Dread Pirate Roberts 2 sentenced

A British cybercriminal and drug dealer has been jailed for more than five years for his role in creating a rebooted version of the notorious dark web marketplace, Silk Road.

Thomas White, 24, from Liverpool, was jailed for a total of five years and four months at a hearing at Liverpool Crown Court after confessing to a variety of offences.

He admitted facilitating drug dealing on the new Silk Road 2.0 website as well as supplying class A drugs, money laundering, and possession of child abuse material on an encrypted laptop seized at his home.

Silk Road 2.0 – much like its darknet predecessor – allowed anonymous users to buy and sell drugs or to trade other illicit goods and services, all payable in digital currencies.

White worked on the security of the initial Silk Road before working with others to resurrect the site following an FBI takedown in October 2013.
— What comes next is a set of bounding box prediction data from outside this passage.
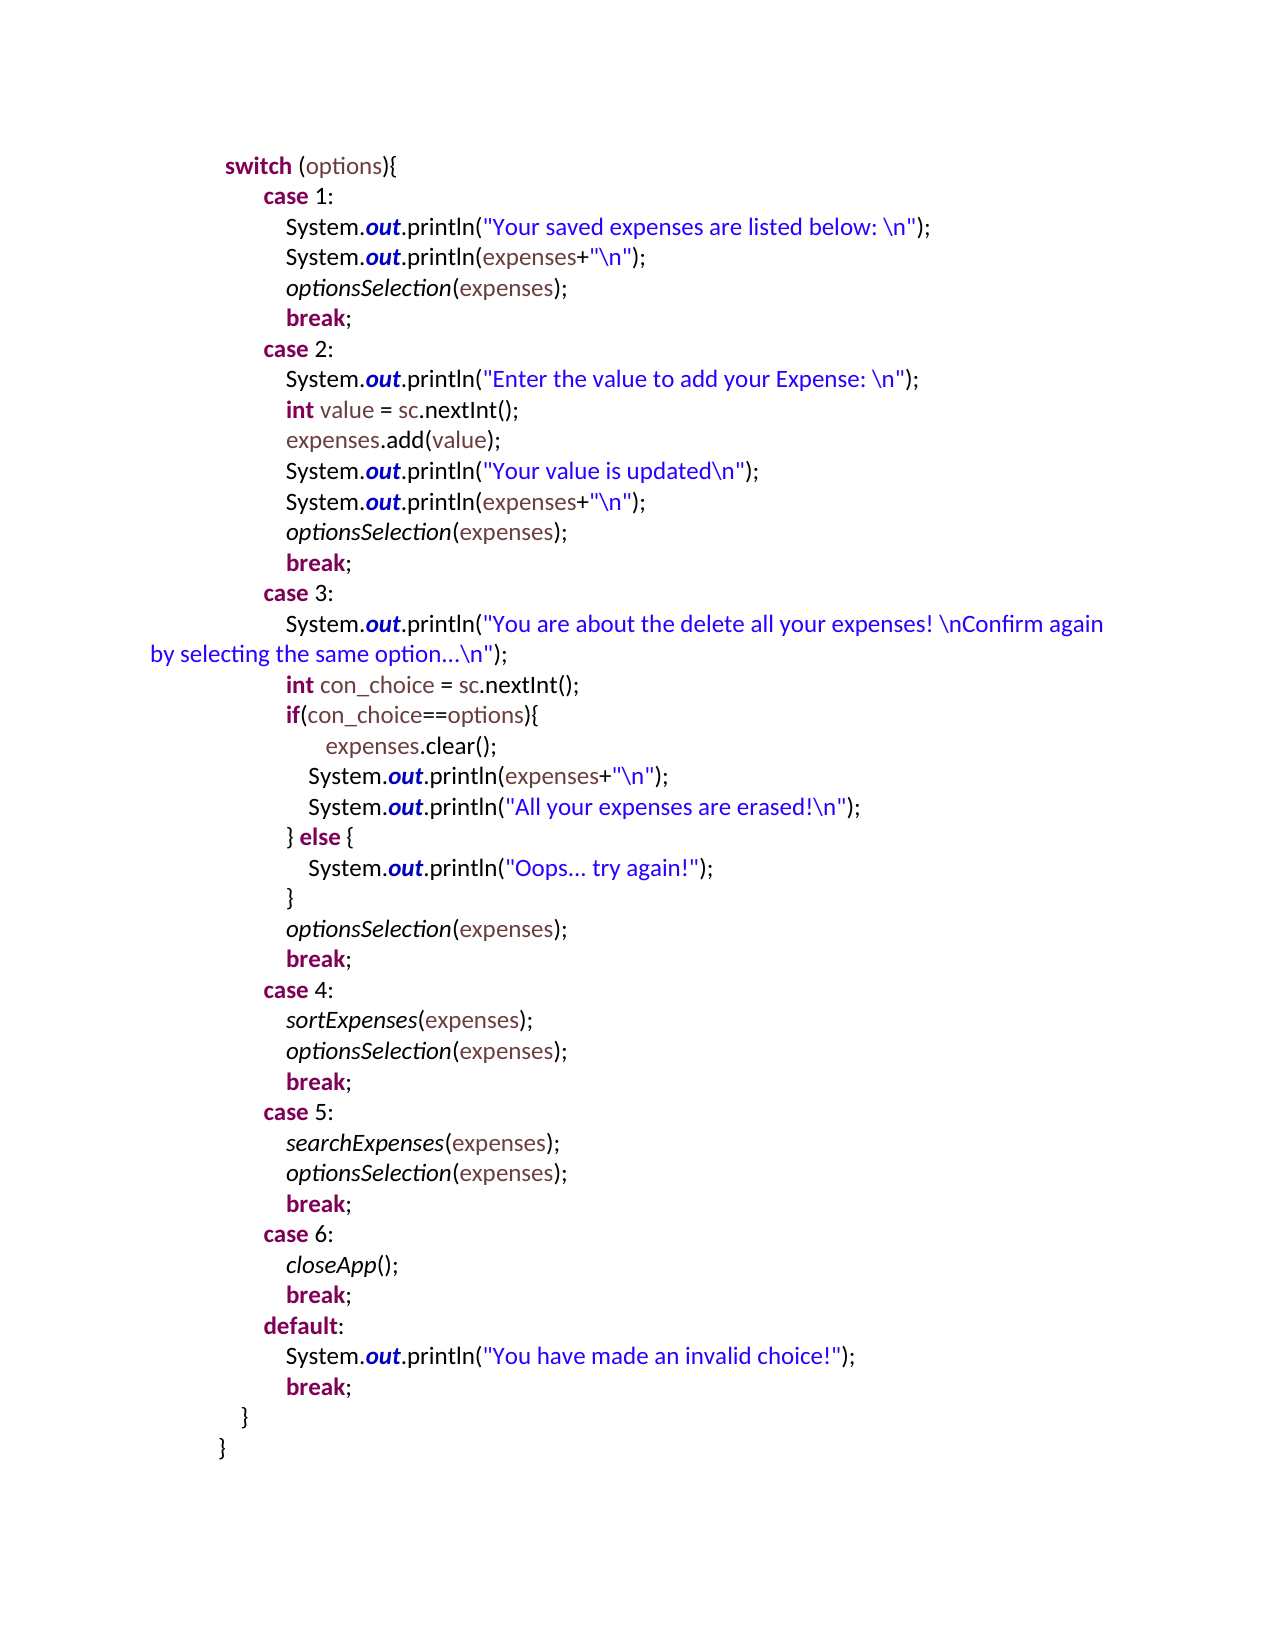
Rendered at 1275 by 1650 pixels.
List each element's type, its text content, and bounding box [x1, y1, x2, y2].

text optionsSelection(expenses); [150, 913, 1125, 943]
text System.out.println("Enter the value to add your Expense: \n"); [150, 364, 1125, 394]
text if(con_choice==options){ [150, 699, 1125, 730]
text closeApp(); [150, 1249, 1125, 1279]
text optionsSelection(expenses); [150, 1035, 1125, 1066]
text switch (options){ [150, 150, 1125, 181]
text case 1: [150, 181, 1125, 211]
text System.out.println(expenses+"\n"); [150, 242, 1125, 272]
text System.out.println(expenses+"\n"); [150, 486, 1125, 516]
text System.out.println(expenses+"\n"); [150, 760, 1125, 791]
text break; [150, 303, 1125, 333]
text optionsSelection(expenses); [150, 1157, 1125, 1188]
text break; [150, 1279, 1125, 1310]
text System.out.println("Oops... try again!"); [150, 852, 1125, 882]
text break; [150, 1188, 1125, 1218]
text int value = sc.nextInt(); [150, 394, 1125, 425]
text } [150, 1401, 1125, 1432]
text } [150, 882, 1125, 913]
text System.out.println("Your saved expenses are listed below: \n"); [150, 211, 1125, 242]
text default: [150, 1310, 1125, 1340]
text optionsSelection(expenses); [150, 272, 1125, 303]
text System.out.println("You have made an invalid choice!"); [150, 1340, 1125, 1371]
text System.out.println("Your value is updated\n"); [150, 455, 1125, 486]
text case 6: [150, 1218, 1125, 1249]
text break; [150, 1066, 1125, 1096]
text expenses.add(value); [150, 425, 1125, 455]
text optionsSelection(expenses); [150, 516, 1125, 547]
text } else { [150, 821, 1125, 852]
text int con_choice = sc.nextInt(); [150, 669, 1125, 699]
text break; [150, 943, 1125, 974]
text expenses.clear(); [150, 730, 1125, 760]
text break; [150, 547, 1125, 577]
text case 2: [150, 333, 1125, 364]
text } [150, 1432, 1125, 1462]
text break; [150, 1371, 1125, 1401]
text case 5: [150, 1096, 1125, 1127]
text sortExpenses(expenses); [150, 1004, 1125, 1035]
text System.out.println("All your expenses are erased!\n"); [150, 791, 1125, 821]
text case 4: [150, 974, 1125, 1004]
text System.out.println("You are about the delete all your expenses! \nConfirm again by selecting the same option...\n"); [150, 608, 1125, 669]
text searchExpenses(expenses); [150, 1127, 1125, 1157]
text case 3: [150, 577, 1125, 608]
The closure of the original Silk Road led to the arrest and jailing of its founder Ross Ulbrich (aka ‘Dread Pirate Roberts’).
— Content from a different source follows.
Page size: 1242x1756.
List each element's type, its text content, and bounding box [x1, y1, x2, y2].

In taking on Ulbrich’s mantle, White – who called himself Dread Pirate Roberts 2, and used the online handle StExo – made a number of OpSec mistakes that led to his arrest in November 2014, following an investigation led by the UK’s National Crime Agency.

A statement by prosecutors explains that parcels sent to StExo were delivered to White’s home address in Liverpool or a rented mailbox.
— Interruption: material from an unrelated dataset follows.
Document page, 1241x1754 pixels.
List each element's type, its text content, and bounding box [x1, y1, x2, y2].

Backup copies of Silk Road were found on an encrypted laptop seized from White’s flat, along with a bitcoin wallet tied to money laundering and drug dealing transactions that had taken place on the original Silk Road.

White is not the first, or even the most senior, party to be convicted for administering Silk Road 2.0. US citizen Brian Farrel (aka DoctorClu) was sentenced to eight years in prison back in 2016.

Blake Benthall, from San Francisco, the alleged kingpin of Silk Road 2.0 under the pseudonym ‘Defcon’, was also arrested by the FBI as part of Operation Onymous.